Author : Jared Diamond
Publisher : Penguin
Page : 727 pages
File Size : 24,15 MB
Release : 2012-12-31
Category : Social Science
ISBN : 1101606002
The bestselling author of Collapse and Guns, Germs and Steel surveys the history of human societies to answer the question: What can we learn from traditional societies that can make the world a better place for all of us? “As he did in his Pulitzer Prize-winning Guns, Germs, and Steel, Jared Diamond continues to make us think with his mesmerizing and absorbing new book." Bookpage Most of us take for granted the features of our modern society, from air travel and telecommunications to literacy and obesity. Yet for nearly all of its six million years of existence, human society had none of these things. While the gulf that divides us from our primitive ancestors may seem unbridgeably wide, we can glimpse much of our former lifestyle in those largely traditional societies still or recently in existence.
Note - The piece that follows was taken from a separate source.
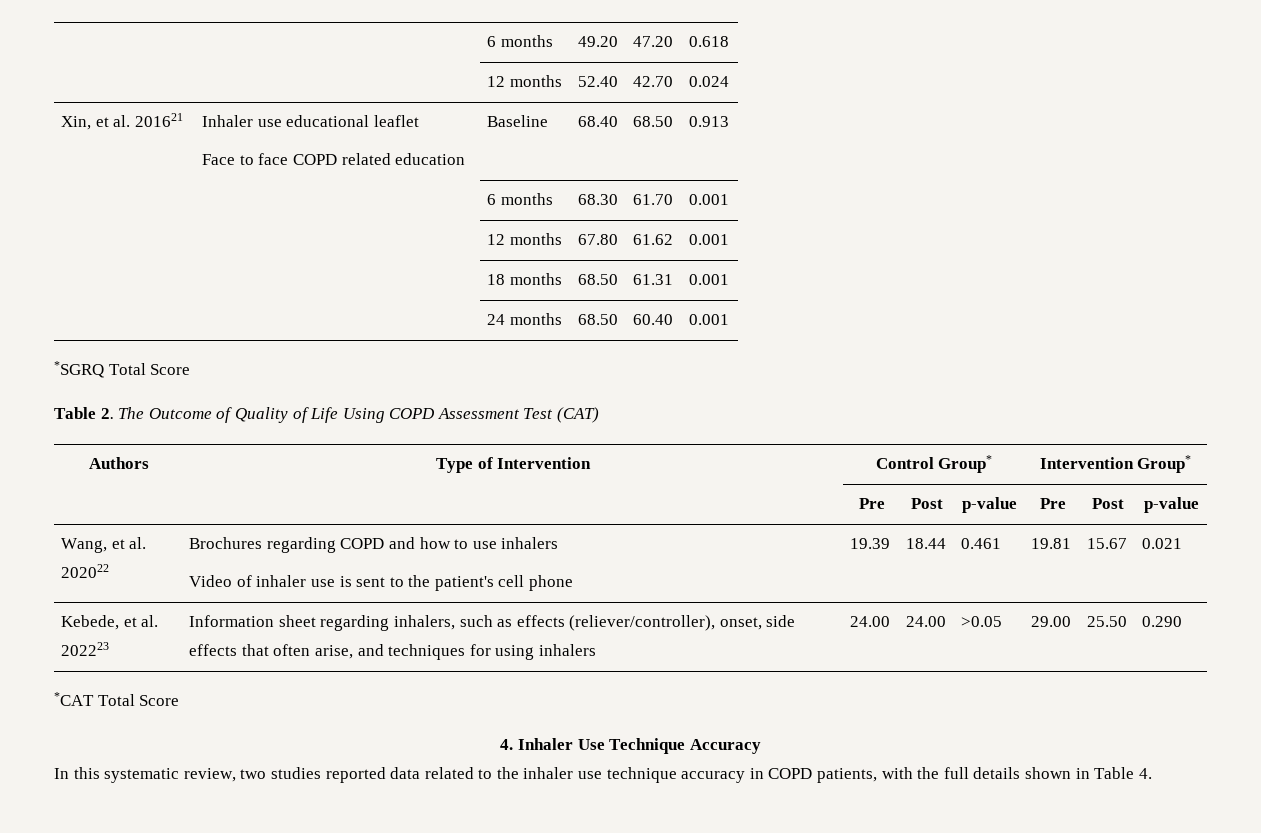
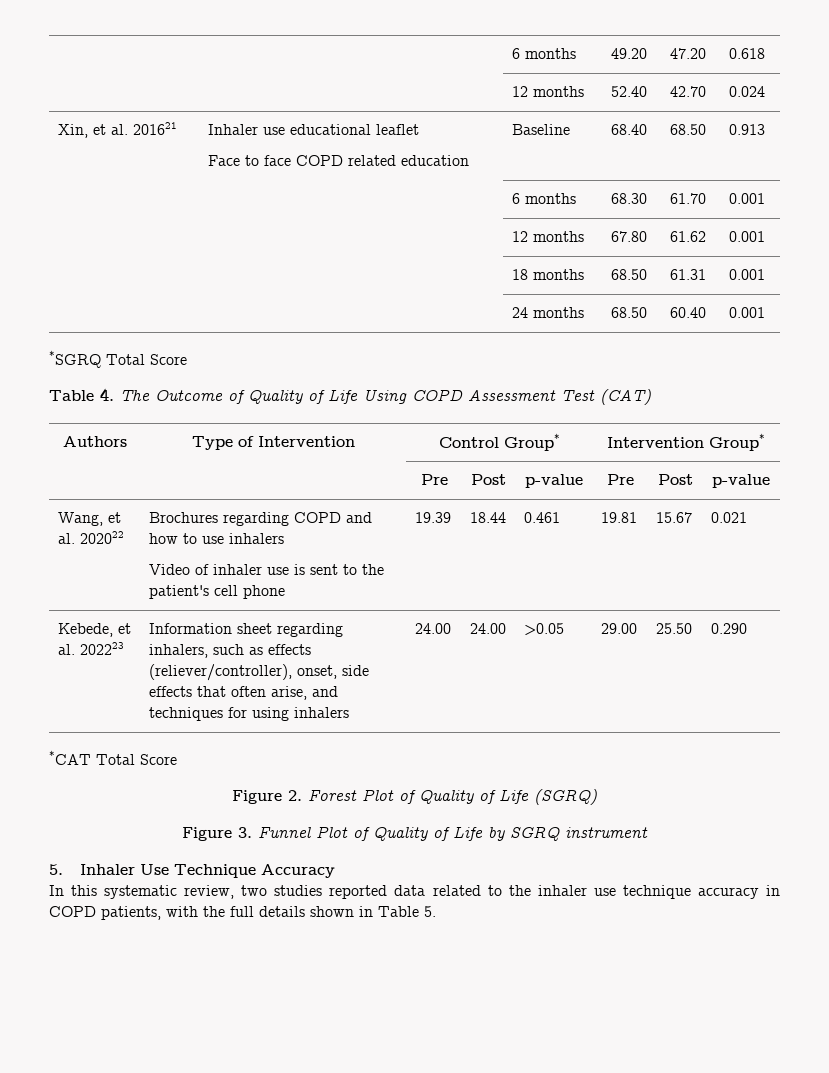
[100,408,114,419] 2. -> [100,388,114,401] 4.
[500,739,514,750] 4. -> [232,789,597,805] [182,826,648,841] [49,864,63,875] Figure 2. Forest Plot of Quality of Life (SGRQ) // Figure 3. Funnel Plot of Quality of Life by SGRQ instrument // 5.
[1138,768,1152,779] 4. -> [424,906,436,917] 5.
Societies like those of the New Guinea Highlanders remind us that it was only yesterday—in evolutionary time—when everything changed and that we moderns still possess bodies and social practices often better adapted to traditional than to modern conditions.The World Until Yesterday provides a mesmerizing firsthand picture of the human past as it had been for millions of years—a past that has mostly vanished—and considers what the differences between that past and our present mean for our lives today. This is Jared Diamond’s most personal book to date, as he draws extensively from his decades of field work in the Pacific islands, as well as evidence from Inuit, Amazonian Indians, Kalahari San people, and others. Diamond doesn’t romanticize traditional societies—after all, we are shocked by some of their practices—but he finds that their solutions to universal human problems such as child rearing, elder care, dispute resolution, risk, and physical fitness have much to teach us. Provocative, enlightening, and entertaining, The World Until Yesterday is an essential and fascinating read.